The 366 HIV-positive men and women in the custody of the state’s incarceration system are housed in one of the state’s maximum security prisons alongside death row inmates. HIV-positive inmates are forbidden from eating in the same dining hall as other inmates and are systematically excluded from all food service jobs and work release programs inside the prison. Even worse, HIV-positive inmates were required to wear identification badges on their prison-mandated clothing to distinguish them from their HIV-negative counterparts.

The policy is a disgracefully clear violation of medical ethics standards and international human rights law. The policy is rooted in outmoded forms of science and public information about the transmission risks of HIV, and today, it remains nothing more than a structure for an ongoing discrimination against HIV-positive people.

Their segregation from the other inmates has meant a simultaneous segregation from the programs and services HIV-negative inmates have access to. Such a deliberate stratification is excluding HIV-positive inmates from the very medical and rehabilitation resources they most need. Their automatic non-eligibility for food service jobs and work release programs means an automatic lack of opportunity for receiving reduced sentences or receiving the proper training and resources for a successful reentry to their communities, potential job opportunities, and to larger civil society. Separate living quarters, isolated lunch tables, and mandated identification badges only further stigmatize HIV-positive inmates by “outing” their statuses to other inmates and prison employees, robbing them of the ownership of their own personal health information. All combined, the policy has perpetuated overall harsher and more degrading living conditions only justified by a legacy of discrimination driven by an ongoing culture of ignorance, fear, and bias.

The riddance of the policy is an obvious important step for making precedent a evolving cultural shift, especially in the Deep South, where HIV is a still a source of extreme discrimination and stigmatization, especially among still-marginalized LGBT communities and communities of color where incidences of HIV are highest. The result is that the stigma of HIV status has directly and deeply implicated racism, class prejudice, and homophobia as intersectionally relevant issues to achieving fuller HIV/AIDS justice.

There is, thus, more work to be done. The abolishing of the policy won’t take full effect until the agency has thoroughly trained and educated its employees on HIV- and AIDS-related issues, including the misconceptions that legalized the policy in the first place.

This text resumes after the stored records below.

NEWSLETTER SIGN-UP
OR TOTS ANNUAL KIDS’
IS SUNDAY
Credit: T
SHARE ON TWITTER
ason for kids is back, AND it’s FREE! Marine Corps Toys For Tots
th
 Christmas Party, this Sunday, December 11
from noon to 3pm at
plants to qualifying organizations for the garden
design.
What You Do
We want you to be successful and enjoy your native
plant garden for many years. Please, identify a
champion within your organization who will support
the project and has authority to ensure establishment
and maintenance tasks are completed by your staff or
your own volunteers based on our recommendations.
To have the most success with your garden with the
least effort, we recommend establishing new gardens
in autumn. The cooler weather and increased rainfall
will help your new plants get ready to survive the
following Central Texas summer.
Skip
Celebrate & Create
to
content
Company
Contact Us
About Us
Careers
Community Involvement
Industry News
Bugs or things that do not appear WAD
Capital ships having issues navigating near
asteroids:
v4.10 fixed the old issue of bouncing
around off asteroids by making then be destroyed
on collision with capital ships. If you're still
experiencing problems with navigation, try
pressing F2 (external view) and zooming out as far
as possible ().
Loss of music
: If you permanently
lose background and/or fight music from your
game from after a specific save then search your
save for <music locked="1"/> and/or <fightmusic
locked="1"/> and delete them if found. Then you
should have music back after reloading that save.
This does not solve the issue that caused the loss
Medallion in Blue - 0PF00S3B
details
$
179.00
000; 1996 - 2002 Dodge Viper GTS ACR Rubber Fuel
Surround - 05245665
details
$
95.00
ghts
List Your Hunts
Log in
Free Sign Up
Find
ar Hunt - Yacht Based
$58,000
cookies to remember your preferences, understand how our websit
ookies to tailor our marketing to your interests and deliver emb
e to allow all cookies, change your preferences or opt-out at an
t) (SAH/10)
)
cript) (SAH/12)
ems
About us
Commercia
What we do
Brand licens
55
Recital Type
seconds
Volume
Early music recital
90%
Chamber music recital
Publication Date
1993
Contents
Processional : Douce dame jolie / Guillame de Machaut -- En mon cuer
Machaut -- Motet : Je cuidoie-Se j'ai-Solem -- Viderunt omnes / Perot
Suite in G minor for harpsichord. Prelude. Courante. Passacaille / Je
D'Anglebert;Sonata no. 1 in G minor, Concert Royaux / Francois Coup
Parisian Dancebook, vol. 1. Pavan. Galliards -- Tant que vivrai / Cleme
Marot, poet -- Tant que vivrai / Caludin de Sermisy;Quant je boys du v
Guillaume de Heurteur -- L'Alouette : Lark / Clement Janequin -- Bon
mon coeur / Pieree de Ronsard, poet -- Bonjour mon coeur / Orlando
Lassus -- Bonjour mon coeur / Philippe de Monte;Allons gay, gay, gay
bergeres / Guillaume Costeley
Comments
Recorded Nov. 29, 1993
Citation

No time frame or deadline has been established for those employee learning programs to take place, and an indefinite timeline makes all but certain HIV-positive will continue waiting for justice at the hands of bureaucratic convenience.

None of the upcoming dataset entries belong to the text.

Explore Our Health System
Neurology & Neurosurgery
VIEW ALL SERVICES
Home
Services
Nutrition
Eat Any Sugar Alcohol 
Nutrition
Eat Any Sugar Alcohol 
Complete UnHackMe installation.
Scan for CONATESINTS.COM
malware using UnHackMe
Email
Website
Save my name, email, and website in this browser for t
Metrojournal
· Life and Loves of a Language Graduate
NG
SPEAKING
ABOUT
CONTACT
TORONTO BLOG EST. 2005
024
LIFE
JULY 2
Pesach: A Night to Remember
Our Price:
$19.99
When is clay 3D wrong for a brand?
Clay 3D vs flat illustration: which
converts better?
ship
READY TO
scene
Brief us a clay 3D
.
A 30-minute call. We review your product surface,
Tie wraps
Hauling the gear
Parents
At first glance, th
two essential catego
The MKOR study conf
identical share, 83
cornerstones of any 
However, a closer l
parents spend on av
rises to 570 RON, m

Further, a policy change that consolidates living quarters among all inmates does not automatically mean HIV-positive inmates will also begin receiving the same access to the prison system programs, health resources, and other reduced sentence opportunities HIV-negative inmates already receive. A full achievement for prisoners’ rights—and human rights, more largely—cannot be reached until the spirit of the new policy is comprehensively applied to all the ways in which prisoners are illegitimately labeled based on HIV/AIDS status.

The most work to be done is particularly relevant in larger society’s reaction to the policy change. In a simple poll conducted by The Post and Courier, more than half of respondents disagree with HIV/AIDS integration. With the dismantling of institutionalized discrimination underway, a more expansive cultural movement for HIV/AIDS justice outside of the apparatuses of state infrastructure is the next necessary complement to the DOC’s policy change.

The news is a tremendous first step, a step that can only be fully realized by an ongoing criticality of state-sanctioned and public discrimination alike and an ongoing commitment to HIV/AIDS injustice.